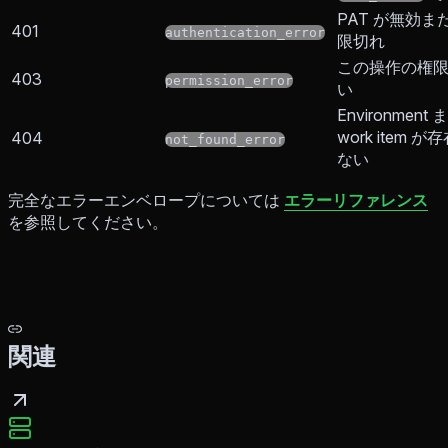
PAT が無効ま
401
authentication_error
限切れ
この操作の権
403
permission_error
い
Environment
work item が
404
not_found_error
ない
完全なエラーエンベロープについては
エラーリファレンス
を参照してください。
関連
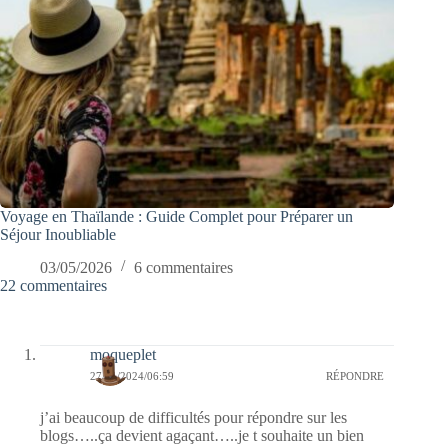
Voyage en Thaïlande : Guide Complet pour Préparer un
Séjour Inoubliable
03/05/2026
6 commentaires
22 commentaires
moqueplet
27/11/2024/06:59
RÉPONDRE
j’ai beaucoup de difficultés pour répondre sur les
blogs…..ça devient agaçant…..je t souhaite un bien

— What this task involves —
Please copy out all of the data above with "commentaires" swapped for "réponses" and nothing else changed. Omit the pictures.

— Response area —
PAT が無効ま
401
authentication_error
限切れ
この操作の権
403
permission_error
い
Environment
work item が
404
not_found_error
ない
完全なエラーエンベロープについては
エラーリファレンス
を参照してください。
関連
Voyage en Thaïlande : Guide Complet pour Préparer un
Séjour Inoubliable
03/05/2026
6 réponses
22 réponses
moqueplet
27/11/2024/06:59
RÉPONDRE
j’ai beaucoup de difficultés pour répondre sur les
blogs…..ça devient agaçant…..je t souhaite un bien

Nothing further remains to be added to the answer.